= WHAT IS EXPECTED =
Please rewrite the entries starting at the very first one and ending at the line containing "Preguntas fre", with "Newsletter" changed to "Boletín" and everything else kept the same.

= TASK INPUT =

⁂

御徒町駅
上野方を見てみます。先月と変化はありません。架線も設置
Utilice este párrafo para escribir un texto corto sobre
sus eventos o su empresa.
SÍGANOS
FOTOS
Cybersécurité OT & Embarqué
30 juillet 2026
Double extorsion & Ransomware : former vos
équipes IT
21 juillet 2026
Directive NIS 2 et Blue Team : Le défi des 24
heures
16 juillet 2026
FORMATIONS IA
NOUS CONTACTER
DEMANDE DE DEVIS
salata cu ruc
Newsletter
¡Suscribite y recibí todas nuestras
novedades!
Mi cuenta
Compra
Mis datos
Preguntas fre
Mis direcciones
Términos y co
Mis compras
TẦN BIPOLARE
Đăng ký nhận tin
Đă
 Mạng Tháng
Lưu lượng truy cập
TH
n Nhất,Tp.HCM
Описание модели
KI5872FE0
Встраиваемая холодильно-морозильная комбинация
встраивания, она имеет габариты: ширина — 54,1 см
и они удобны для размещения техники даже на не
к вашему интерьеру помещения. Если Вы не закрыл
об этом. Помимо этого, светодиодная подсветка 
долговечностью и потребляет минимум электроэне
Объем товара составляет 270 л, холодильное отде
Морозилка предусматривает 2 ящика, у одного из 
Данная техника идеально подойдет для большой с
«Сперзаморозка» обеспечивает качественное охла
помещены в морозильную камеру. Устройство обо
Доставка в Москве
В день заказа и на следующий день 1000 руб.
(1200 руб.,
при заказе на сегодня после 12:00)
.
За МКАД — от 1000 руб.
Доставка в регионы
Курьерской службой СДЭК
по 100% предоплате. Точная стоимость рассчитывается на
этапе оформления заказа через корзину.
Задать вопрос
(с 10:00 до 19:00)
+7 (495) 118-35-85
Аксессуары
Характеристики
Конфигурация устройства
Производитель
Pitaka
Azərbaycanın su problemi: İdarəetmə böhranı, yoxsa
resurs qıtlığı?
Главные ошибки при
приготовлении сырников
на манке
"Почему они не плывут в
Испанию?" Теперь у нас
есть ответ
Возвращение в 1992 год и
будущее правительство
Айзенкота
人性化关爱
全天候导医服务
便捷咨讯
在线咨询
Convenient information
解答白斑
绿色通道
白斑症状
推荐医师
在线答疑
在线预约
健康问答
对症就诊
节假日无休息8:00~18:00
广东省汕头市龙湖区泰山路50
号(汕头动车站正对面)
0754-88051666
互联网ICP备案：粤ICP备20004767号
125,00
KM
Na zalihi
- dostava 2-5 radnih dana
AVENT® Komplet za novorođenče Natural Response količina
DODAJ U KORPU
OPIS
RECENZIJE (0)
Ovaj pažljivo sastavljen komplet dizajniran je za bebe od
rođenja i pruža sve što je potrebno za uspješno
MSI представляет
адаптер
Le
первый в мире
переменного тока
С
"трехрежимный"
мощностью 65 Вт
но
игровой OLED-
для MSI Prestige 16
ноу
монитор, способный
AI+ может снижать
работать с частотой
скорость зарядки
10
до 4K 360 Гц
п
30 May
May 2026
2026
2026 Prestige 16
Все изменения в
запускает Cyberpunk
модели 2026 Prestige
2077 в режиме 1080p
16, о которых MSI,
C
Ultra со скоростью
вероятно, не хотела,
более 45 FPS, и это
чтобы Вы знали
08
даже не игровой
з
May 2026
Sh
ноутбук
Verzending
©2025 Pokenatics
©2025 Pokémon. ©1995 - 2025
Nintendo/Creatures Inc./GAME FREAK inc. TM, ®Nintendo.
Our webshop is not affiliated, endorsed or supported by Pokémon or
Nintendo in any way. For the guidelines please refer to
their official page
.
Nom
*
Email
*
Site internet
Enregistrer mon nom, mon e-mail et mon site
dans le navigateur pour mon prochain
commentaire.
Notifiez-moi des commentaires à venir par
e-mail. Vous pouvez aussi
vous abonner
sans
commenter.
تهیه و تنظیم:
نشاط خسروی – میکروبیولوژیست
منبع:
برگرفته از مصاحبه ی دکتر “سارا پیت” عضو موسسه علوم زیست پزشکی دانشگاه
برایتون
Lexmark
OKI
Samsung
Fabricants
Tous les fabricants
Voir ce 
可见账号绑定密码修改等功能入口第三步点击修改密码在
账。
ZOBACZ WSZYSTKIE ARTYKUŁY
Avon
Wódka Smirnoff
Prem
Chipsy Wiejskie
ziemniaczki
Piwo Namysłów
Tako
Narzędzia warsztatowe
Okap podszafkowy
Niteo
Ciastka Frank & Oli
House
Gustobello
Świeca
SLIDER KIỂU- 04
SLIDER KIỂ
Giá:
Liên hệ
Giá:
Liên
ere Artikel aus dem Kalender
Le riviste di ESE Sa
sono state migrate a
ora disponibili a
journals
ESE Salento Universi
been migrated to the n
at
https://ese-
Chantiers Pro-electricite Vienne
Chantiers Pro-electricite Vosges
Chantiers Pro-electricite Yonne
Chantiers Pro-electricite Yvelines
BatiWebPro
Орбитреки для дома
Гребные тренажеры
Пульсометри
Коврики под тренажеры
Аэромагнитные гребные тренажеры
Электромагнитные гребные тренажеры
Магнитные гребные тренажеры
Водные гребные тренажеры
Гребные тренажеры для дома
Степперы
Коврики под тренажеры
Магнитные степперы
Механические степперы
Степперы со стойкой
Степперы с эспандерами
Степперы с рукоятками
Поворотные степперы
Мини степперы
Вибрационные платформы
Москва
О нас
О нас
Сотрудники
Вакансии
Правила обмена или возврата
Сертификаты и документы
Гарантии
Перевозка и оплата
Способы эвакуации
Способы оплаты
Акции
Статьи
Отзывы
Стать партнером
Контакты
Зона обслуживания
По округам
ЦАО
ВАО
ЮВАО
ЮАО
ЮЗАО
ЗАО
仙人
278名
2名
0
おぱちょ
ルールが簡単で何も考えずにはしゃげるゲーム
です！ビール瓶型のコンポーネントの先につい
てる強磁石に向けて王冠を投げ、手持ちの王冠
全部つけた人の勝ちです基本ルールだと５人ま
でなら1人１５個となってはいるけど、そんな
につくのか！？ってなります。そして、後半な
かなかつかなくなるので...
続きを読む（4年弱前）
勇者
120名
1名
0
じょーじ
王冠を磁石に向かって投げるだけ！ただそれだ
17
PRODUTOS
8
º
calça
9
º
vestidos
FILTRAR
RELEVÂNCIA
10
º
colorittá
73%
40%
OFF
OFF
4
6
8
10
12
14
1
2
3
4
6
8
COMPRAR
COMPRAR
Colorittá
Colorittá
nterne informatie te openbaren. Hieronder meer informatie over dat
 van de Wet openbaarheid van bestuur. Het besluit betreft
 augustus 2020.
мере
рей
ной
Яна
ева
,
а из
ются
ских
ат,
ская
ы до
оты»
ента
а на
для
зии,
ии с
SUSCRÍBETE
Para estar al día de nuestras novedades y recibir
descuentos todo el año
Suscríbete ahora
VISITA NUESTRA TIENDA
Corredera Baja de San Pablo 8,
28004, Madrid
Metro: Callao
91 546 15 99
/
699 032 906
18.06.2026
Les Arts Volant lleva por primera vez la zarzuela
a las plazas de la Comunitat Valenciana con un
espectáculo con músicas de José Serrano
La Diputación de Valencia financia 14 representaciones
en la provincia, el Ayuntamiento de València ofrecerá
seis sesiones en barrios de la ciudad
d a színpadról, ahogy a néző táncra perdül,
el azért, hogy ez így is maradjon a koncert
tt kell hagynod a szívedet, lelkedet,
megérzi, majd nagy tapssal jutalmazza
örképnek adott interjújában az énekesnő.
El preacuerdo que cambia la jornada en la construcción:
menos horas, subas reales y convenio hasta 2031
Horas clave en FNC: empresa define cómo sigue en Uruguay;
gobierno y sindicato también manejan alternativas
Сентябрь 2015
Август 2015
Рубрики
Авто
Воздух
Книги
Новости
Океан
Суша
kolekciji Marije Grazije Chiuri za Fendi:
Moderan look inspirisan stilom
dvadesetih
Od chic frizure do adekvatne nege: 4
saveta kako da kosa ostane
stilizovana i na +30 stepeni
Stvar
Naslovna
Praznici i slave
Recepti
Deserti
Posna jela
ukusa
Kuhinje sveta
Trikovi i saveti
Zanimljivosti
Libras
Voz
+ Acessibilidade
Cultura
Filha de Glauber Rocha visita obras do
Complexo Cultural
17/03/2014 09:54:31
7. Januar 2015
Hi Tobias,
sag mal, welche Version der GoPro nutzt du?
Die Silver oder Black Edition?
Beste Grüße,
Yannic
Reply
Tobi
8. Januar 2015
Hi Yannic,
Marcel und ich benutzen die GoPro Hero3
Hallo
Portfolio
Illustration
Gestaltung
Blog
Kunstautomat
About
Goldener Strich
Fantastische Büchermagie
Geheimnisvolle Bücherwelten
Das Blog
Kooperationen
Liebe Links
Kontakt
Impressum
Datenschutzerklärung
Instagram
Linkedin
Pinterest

⁂

= WRITTEN RESPONSE =
御徒町駅
上野方を見てみます。先月と変化はありません。架線も設置
Utilice este párrafo para escribir un texto corto sobre
sus eventos o su empresa.
SÍGANOS
FOTOS
Cybersécurité OT & Embarqué
30 juillet 2026
Double extorsion & Ransomware : former vos
équipes IT
21 juillet 2026
Directive NIS 2 et Blue Team : Le défi des 24
heures
16 juillet 2026
FORMATIONS IA
NOUS CONTACTER
DEMANDE DE DEVIS
salata cu ruc
Boletín
¡Suscribite y recibí todas nuestras
novedades!
Mi cuenta
Compra
Mis datos
Preguntas fre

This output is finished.